__WHAT YOU HAVE TO DO__. Down to the last line, reproduce the data below exactly.

__DATASET CONTENT__.
+--

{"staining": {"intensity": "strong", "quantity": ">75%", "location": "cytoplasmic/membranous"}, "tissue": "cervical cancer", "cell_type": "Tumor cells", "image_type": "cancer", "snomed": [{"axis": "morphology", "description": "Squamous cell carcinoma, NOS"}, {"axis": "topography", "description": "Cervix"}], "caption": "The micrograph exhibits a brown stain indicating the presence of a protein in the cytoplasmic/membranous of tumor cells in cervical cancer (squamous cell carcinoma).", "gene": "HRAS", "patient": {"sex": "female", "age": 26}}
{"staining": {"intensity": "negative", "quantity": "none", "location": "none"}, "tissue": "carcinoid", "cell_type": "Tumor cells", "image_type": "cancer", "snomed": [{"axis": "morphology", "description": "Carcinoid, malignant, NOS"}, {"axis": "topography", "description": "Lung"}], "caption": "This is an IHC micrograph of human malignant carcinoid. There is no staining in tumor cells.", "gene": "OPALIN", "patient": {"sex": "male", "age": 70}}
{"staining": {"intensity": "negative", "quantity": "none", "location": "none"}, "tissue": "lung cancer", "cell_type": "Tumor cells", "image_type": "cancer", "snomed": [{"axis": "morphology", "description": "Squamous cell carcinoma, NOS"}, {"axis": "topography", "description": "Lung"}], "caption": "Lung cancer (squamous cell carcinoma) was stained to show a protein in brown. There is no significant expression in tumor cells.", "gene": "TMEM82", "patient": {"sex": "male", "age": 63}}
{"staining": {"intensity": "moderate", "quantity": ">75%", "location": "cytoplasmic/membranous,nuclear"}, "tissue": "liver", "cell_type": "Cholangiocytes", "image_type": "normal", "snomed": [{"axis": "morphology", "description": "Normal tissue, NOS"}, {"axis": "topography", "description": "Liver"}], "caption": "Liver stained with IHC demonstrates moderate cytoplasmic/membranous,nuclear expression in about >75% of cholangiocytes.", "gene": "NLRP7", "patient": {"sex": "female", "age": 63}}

+--

__SOLUTION TO THE PROBLEM__.
{"staining": {"intensity": "strong", "quantity": ">75%", "location": "cytoplasmic/membranous"}, "tissue": "cervical cancer", "cell_type": "Tumor cells", "image_type": "cancer", "snomed": [{"axis": "morphology", "description": "Squamous cell carcinoma, NOS"}, {"axis": "topography", "description": "Cervix"}], "caption": "The micrograph exhibits a brown stain indicating the presence of a protein in the cytoplasmic/membranous of tumor cells in cervical cancer (squamous cell carcinoma).", "gene": "HRAS", "patient": {"sex": "female", "age": 26}}
{"staining": {"intensity": "negative", "quantity": "none", "location": "none"}, "tissue": "carcinoid", "cell_type": "Tumor cells", "image_type": "cancer", "snomed": [{"axis": "morphology", "description": "Carcinoid, malignant, NOS"}, {"axis": "topography", "description": "Lung"}], "caption": "This is an IHC micrograph of human malignant carcinoid. There is no staining in tumor cells.", "gene": "OPALIN", "patient": {"sex": "male", "age": 70}}
{"staining": {"intensity": "negative", "quantity": "none", "location": "none"}, "tissue": "lung cancer", "cell_type": "Tumor cells", "image_type": "cancer", "snomed": [{"axis": "morphology", "description": "Squamous cell carcinoma, NOS"}, {"axis": "topography", "description": "Lung"}], "caption": "Lung cancer (squamous cell carcinoma) was stained to show a protein in brown. There is no significant expression in tumor cells.", "gene": "TMEM82", "patient": {"sex": "male", "age": 63}}
{"staining": {"intensity": "moderate", "quantity": ">75%", "location": "cytoplasmic/membranous,nuclear"}, "tissue": "liver", "cell_type": "Cholangiocytes", "image_type": "normal", "snomed": [{"axis": "morphology", "description": "Normal tissue, NOS"}, {"axis": "topography", "description": "Liver"}], "caption": "Liver stained with IHC demonstrates moderate cytoplasmic/membranous,nuclear expression in about >75% of cholangiocytes.", "gene": "NLRP7", "patient": {"sex": "female", "age": 63}}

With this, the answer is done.